Отрывок:
::::
Буря состоялась, а потом Давид был надолго поставлен в угол. Туда, жалея мальчика, Лена Хохлова понесла еду. Давид свыкся с новыми условиями и чувствовал себя неплохо. Когда Лена пришла к нему с тарелкой, она застала его с карандашом в руке продолжающим чертить что-то на изуродованной стене.

— Что ты делаешь?! — шепотом воскликнула Лена,

— Хвост коню дорисовываю! — гордо заявил Давид.

Маркиш потом долго рассказывал друзьям об этом случае. Он, мне кажется, ничуть не осуждал сына за такую последовательность. Наша жизнь с Маркишем была теперь другой, чем десять лет назад. Маркиш стал зрелей, теплей к детям и ко мне. В 45 году, летом, мы снимали дачу под Москвой, и Маркиш иногда гулял с детьми. Однажды он ушел на такую прогулку с Давидом и, вернувшись, сказал мне:

— Твой старший сын принесет тебе много радости, он станет мудрым ученым человеком. От младшего радости не жди — он будет писателем…

— Почему? — спросила я. — Откуда ты знаешь?

— Дашка (так Маркиш звал своего младшего) рассказывал мне сейчас что-то о крыльях бабочки…

Маркиш оказался провидцем.

Полтора-два послевоенных года не давали повода к надеждам на положительные перемены. По соседству с немецкими военнопленными сидели советские — те, что попали в немецкий плен во время войны. Выступление Жданова о ленинградской группе писателей и о журнале «Звезда» вызвало замешательство в писательских кругах. Журнал закрыли, расправились с Ахматовой и Зощенко.

Маркиш тем временем заканчивал свою огромную поэму «Война», насчитывавшую 22 тысячи строк. Параллельно с работой над поэмой он писал лирические стихи — прозрачные, задумчивые, мощные своей светлостью. Он успел собрать их в книгу, которая так и не вышла при его жизни.
::::
Короткое задание A: Сколько строк было в поэме «Война», которую Маркиш заканчивал по словам отрывка?
Короткое задание B: Перепишите из отрывка дословно фрагмент между словами «Маркиш оказался провидцем.» и «при его жизни.», включая их.

Данные:
::::
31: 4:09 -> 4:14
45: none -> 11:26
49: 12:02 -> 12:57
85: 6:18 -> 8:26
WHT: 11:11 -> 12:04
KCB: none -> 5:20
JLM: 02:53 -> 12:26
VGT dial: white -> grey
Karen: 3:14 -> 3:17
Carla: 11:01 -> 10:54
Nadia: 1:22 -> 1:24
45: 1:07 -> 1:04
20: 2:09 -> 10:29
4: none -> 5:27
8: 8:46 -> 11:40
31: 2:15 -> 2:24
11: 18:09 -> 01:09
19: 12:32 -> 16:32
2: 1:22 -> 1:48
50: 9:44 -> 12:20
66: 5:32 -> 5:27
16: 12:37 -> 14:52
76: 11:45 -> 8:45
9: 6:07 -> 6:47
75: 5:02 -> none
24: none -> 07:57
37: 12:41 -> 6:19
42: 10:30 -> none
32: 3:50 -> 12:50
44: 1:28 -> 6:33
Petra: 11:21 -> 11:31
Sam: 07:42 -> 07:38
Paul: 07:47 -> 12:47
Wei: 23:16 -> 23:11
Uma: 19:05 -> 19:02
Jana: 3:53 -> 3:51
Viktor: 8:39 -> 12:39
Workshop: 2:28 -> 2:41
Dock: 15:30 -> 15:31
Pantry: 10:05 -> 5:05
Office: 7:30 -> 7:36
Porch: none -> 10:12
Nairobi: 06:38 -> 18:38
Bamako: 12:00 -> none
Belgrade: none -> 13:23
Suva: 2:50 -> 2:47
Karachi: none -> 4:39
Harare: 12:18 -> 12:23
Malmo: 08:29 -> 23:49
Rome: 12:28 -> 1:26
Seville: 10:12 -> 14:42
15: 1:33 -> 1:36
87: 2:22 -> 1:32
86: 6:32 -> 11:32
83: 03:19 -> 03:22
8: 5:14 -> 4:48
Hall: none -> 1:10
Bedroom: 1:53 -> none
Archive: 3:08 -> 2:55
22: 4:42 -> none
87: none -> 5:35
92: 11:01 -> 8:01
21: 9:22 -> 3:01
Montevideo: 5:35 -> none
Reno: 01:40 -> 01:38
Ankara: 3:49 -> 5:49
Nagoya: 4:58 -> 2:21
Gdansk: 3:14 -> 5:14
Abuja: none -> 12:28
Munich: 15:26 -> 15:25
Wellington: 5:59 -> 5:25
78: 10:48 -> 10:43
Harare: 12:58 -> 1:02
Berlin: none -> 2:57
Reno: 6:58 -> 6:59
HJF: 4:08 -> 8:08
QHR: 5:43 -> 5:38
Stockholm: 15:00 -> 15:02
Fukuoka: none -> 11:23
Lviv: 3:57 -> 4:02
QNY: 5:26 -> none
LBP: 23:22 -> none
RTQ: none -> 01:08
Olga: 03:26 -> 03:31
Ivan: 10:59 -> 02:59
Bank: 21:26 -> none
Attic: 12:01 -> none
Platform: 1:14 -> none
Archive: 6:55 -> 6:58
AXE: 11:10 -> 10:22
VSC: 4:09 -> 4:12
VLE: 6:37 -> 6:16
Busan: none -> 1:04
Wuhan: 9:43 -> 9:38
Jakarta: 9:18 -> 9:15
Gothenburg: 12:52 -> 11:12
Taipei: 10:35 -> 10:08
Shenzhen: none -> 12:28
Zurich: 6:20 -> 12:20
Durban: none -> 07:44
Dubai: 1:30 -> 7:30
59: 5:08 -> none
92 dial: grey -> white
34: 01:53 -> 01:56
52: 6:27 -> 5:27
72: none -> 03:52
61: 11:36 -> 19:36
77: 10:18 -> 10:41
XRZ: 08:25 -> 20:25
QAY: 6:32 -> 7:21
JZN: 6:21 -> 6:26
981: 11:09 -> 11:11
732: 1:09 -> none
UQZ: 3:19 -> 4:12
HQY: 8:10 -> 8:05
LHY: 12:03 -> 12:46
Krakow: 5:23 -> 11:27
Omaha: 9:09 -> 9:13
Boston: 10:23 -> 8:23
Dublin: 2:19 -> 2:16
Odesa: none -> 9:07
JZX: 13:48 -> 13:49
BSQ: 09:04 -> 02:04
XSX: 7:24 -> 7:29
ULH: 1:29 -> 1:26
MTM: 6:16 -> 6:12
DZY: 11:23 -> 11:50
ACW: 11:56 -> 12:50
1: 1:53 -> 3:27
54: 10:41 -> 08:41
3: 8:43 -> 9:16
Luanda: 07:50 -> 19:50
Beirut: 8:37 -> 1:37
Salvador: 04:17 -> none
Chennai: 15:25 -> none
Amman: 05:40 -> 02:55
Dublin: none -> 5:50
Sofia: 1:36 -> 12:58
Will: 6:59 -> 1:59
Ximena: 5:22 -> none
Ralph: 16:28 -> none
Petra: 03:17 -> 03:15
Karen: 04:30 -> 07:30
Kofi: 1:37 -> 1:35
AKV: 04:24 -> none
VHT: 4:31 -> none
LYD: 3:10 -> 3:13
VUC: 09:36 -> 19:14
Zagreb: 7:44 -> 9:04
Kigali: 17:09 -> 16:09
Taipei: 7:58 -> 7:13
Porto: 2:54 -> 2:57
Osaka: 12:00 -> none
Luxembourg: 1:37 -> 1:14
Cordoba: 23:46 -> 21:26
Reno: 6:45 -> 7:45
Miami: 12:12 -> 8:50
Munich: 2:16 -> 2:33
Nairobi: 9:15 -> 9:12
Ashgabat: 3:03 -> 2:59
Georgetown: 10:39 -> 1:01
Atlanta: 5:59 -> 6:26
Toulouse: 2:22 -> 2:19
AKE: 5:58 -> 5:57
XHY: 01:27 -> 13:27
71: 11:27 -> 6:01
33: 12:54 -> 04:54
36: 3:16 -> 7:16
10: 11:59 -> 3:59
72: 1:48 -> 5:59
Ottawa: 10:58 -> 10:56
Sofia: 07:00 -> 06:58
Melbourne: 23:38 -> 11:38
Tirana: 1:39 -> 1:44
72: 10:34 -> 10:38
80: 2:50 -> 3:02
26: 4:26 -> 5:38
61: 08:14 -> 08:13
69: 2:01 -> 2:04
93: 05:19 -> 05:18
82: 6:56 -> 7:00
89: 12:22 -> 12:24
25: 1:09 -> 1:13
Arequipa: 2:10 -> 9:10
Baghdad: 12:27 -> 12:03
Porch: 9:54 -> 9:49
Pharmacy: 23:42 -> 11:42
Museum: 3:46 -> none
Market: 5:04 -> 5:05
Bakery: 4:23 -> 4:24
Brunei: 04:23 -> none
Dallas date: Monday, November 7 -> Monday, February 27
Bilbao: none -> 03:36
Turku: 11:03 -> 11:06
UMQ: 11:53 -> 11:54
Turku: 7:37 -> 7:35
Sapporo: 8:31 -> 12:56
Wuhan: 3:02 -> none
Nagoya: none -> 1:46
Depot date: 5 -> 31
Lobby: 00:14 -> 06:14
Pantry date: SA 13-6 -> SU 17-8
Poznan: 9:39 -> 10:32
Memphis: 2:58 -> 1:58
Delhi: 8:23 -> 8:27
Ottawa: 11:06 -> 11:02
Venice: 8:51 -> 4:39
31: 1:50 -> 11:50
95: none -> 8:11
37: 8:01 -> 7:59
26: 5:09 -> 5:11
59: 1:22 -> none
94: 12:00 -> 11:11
::::
Полный ответ A: 22 тысячи строк.

Полный ответ B:
Маркиш оказался провидцем.

Полтора-два послевоенных года не давали повода к надеждам на положительные перемены. По соседству с немецкими военнопленными сидели советские — те, что попали в немецкий плен во время войны. Выступление Жданова о ленинградской группе писателей и о журнале «Звезда» вызвало замешательство в писательских кругах. Журнал закрыли, расправились с Ахматовой и Зощенко.

Маркиш тем временем заканчивал свою огромную поэму «Война», насчитывавшую 22 тысячи строк. Параллельно с работой над поэмой он писал лирические стихи — прозрачные, задумчивые, мощные своей светлостью. Он успел собрать их в книгу, которая так и не вышла при его жизни.